It was a day of heartbreak in Winsloe, Prince Edward Island Thursday, as friends and family gathered to pay their final respects to Mitch MacLean, one of two baseball players murdered on an Alberta highway last week.
Mitch's mother, Dianne MacLean, addressed the approximately 600 people crowded in the small United Church on the outskirts of Charlottetown, reading a poem she'd written for her 20-year-old son.
The poem titled "Last Time at the Plate" described a face off with a pitcher that ends with Mitch hitting a resounding home run.
"The game is over now. You must pack up your gear. We know you'll keep playing. It's just not going to be here," MacLean said, gently supported by Mitch's father Irwin.
In the funeral program handed out at the service, Mitch's family thanked the community for the love and support shown.
"Words cannot adequately express the debt of thanks we owe to so many who have surrounded us with love and supported and comforted us in countless ways this week," said the statement.
"Your stories, your laughter, your tears, your offers to help ... have warmed our hearts and lifted our spirits."
A promising baseball player, MacLean was one of four young people shot by Derek Jensen, before Jensen turned the gun on himself.
CTV's Ashley Dunbar, reporting from outside the funeral service, said MacLean's casket was carried by men wearing ball caps and it was clear "it was a sport he loved and it was a huge part of who he was."
His loss, she said, was clearly deeply felt.
"Even just being there outside you could feel the love. There was silence as people gathered in and you could tell he was a very loved individual," Dunbar said.
A former teacher of both MacLean and Craswell, said that the service was a touching tribute to the baseball player.
"It was a wonderful tribute. But it's just such a senseless, horrible thing to try and comprehend and people are having a difficult time," Mary-Beth Bradley said. "But the minister did a beautiful job and it was a very touching service."
MacLean was gunned down last week along with Tanner Craswell, also from P.E.I., and their friend Tabitha Stepple when Stepple's ex-boyfriend ran them off the road, then opened fire.
RCMP say Derek Jensen, 21, killed all three and shot a fourth friend, Shayna Conway, several times, though she survived and remains in hospital.
Jensen killed himself after the shooting spree, according to police reports.
MacLean, 20, and Craswell, 22, had both moved to Alberta to play baseball for Lethbridge College. Craswell will be laid to rest on Friday in Charlottetown.
Both men were honoured by their former high school on Monday, when students and staff played a simple game of catch in their memory.
Stepple and Conway were driving the young men to the airport on Dec. 15 to fly home for Christmas when the violence occurred.
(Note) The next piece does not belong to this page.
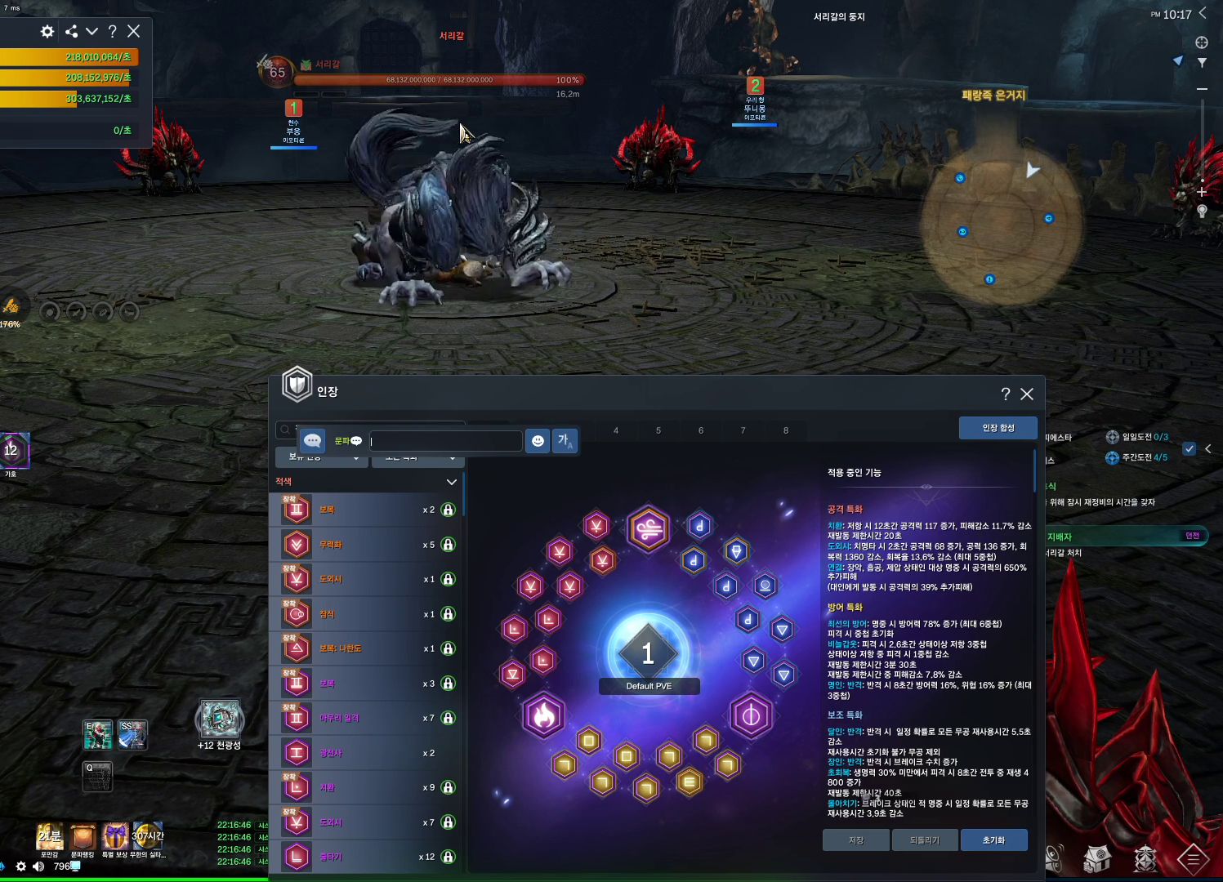
{"keys": [], "mouse": [], "events": [[167, "e", "down"], [234, "e", "up"]]}
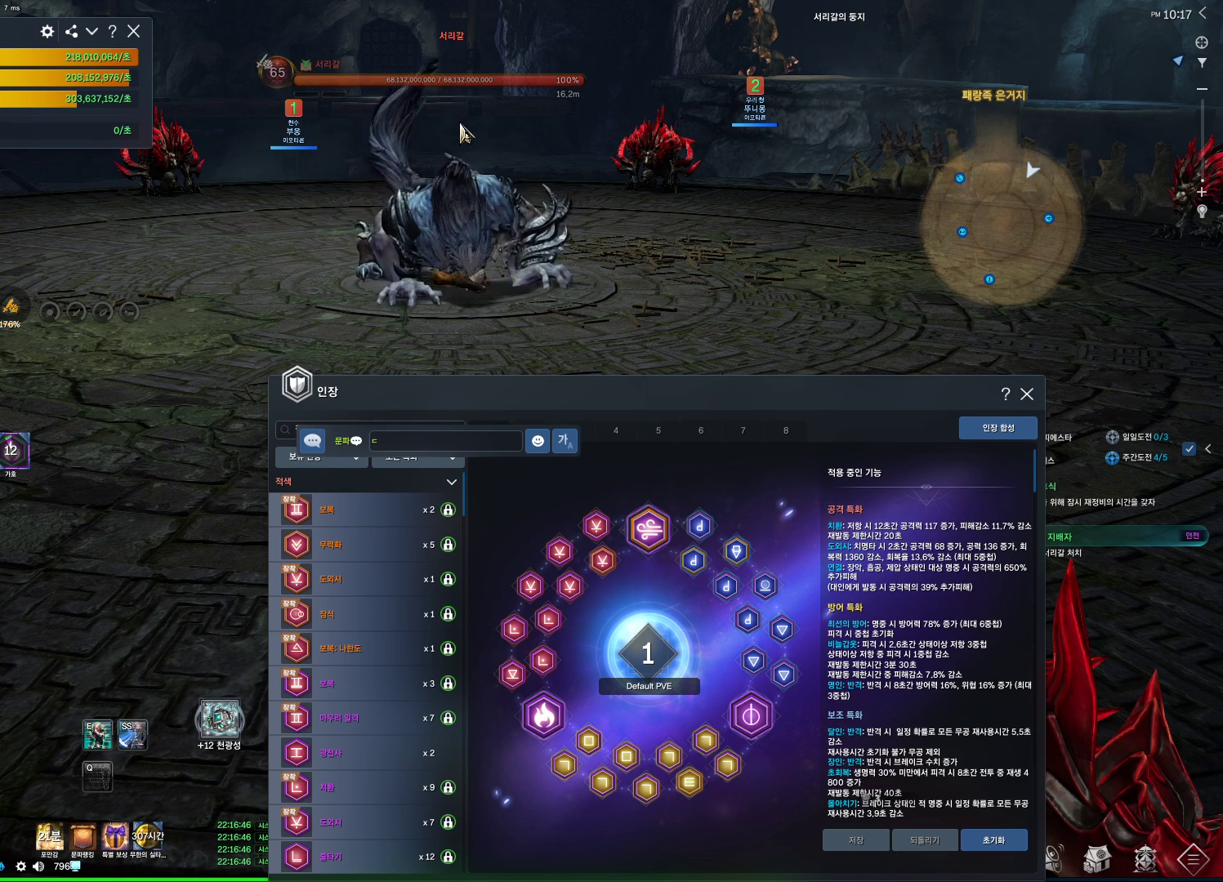
{"keys": [], "mouse": [], "events": []}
Earlier in the night they bumped into Jensen at a pub while celebrating Craswell's birthday, and he reportedly became angry and pushed Stepple. The couple had broken up several months ago but were still living together, though Jensen was supposed to have moved out the day of the shooting.
Later in the evening they again ran into Jensen at a convenience store in Claresholm, Alta., and shortly after that he slammed his car into theirs on a highway outside Lethbridge.
According to an account from Conway, she got out of the damaged car after it came to a stop, and was shot several times with a handgun.
Then Jensen approached the car and several shots were fired. Stepple, 21, and Craswell were both killed. MacLean was shot, but managed to escape from the car and crawl into a ditch, though he later died en route to hospital.
Jensen was carrying three loaded weapons at the time -- a handgun, shotgun and rifle.
Police called the slayings were the result of a "domestic violence, jilted-boyfriend motive."
"We can surmise there was definitely a certain amount of planning in this," RCMP Sgt. Patrick Webb told a news conference. "No one drives around for the most part with three loaded weapons. Exactly how they were to be utilized or what his intentions were, we may never know."